Another difference between the Head and Shoulders Top and Bottom is that the Top Formations are completed in a few weeks, whereas a Major Bottom (Left, right shoulder or the head) usually takes a longer, and as observed, may prolong for a period of several months or sometimes more than a year.
Importance of Neckline
The drawn neckline of the pattern represents a support level, and assumption cannot be taken that the Head and Shoulder formation is completed unless it is broken and such breakthrough may happen to be on more volume or may not be. The breakthrough should not be observed carelessly. A serious situation can occur if such a break is more than three to four percent.

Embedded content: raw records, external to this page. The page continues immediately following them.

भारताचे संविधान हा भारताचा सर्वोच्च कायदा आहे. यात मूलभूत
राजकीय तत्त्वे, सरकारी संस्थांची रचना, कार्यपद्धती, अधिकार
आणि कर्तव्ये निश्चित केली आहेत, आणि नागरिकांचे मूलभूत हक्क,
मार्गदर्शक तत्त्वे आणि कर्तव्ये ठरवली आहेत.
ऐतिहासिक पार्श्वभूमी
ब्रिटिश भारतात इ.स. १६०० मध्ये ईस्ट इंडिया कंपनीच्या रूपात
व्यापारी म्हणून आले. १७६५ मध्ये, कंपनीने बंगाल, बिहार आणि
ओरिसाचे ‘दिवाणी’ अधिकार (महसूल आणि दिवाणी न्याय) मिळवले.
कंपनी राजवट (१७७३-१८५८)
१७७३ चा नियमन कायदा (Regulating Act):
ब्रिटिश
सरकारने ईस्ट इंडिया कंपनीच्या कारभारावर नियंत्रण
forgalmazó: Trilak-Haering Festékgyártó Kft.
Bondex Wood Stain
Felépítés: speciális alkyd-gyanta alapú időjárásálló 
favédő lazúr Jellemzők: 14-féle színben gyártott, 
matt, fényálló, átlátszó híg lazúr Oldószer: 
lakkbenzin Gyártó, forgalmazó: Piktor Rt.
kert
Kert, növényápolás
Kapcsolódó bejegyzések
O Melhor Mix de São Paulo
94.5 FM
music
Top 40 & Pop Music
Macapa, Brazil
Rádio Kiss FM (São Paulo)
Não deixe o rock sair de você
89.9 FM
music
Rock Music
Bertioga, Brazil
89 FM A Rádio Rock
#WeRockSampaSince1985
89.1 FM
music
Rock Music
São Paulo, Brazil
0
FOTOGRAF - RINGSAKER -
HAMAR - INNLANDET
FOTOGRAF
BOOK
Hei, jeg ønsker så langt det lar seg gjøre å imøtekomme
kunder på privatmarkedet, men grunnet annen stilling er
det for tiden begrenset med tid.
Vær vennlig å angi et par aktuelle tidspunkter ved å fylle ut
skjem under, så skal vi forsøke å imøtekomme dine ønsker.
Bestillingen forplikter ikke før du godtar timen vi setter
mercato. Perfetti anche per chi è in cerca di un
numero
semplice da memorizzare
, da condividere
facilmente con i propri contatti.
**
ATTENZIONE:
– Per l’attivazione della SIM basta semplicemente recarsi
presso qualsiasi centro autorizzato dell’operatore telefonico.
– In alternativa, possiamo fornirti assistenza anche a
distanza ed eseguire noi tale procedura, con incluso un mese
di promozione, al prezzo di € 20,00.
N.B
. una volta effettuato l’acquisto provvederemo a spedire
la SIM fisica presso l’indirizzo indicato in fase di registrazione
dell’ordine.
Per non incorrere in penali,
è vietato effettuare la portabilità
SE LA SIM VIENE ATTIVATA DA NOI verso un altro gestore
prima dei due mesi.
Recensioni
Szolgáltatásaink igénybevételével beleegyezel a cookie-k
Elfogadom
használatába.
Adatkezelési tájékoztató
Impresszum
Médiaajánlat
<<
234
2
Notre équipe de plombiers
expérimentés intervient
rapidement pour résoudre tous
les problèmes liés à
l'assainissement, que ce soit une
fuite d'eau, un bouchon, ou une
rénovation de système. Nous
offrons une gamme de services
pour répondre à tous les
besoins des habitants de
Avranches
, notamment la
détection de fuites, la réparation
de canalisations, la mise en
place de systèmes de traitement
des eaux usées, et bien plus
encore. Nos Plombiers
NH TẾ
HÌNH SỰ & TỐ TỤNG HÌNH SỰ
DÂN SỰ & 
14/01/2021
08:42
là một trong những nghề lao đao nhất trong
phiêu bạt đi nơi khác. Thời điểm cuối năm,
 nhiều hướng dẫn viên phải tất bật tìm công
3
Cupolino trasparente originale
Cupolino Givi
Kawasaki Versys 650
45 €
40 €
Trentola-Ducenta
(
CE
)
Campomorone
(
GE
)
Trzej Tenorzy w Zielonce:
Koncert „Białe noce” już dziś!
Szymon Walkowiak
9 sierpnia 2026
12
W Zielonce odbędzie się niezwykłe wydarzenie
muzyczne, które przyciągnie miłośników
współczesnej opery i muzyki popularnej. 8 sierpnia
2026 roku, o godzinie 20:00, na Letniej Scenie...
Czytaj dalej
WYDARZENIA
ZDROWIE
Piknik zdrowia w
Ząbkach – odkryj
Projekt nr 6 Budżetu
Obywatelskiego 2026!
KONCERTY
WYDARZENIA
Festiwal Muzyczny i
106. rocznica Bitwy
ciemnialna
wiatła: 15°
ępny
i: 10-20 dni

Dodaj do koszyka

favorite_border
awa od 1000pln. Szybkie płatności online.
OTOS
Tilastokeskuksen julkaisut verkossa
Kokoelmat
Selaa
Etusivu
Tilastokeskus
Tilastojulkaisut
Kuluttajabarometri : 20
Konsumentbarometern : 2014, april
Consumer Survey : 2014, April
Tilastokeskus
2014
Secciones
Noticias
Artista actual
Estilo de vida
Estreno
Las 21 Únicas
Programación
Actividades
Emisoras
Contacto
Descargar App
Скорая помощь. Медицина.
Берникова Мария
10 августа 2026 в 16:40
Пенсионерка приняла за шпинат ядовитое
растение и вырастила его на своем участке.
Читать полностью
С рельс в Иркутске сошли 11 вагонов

When a stock drifts through the neckline on small volume, there may be a wave up, although it is not certain, but it is observed, the rally normally does not cross the general level of the Neckline and before selling pressure increases, the steep decline occurs and prices tumble with greater volume.
Characteristics
- Most of the time Head and Shoulders are not perfectly shaped. This formation is slightly tilted upward or downward.
- One shoulder may appear to droop.
- On many chart patterns, any one of the two shoulders may appear broader than the other which is caused by the time involved in the formation of the valleys.
- The neckline may not be perfectly horizontal; it may be ascending or descending.
- If the neckline is ascending then the only qualification of the formation lies in the fact that the lowest point of the right shoulder must be noticeably lower than the peak of the left shoulder.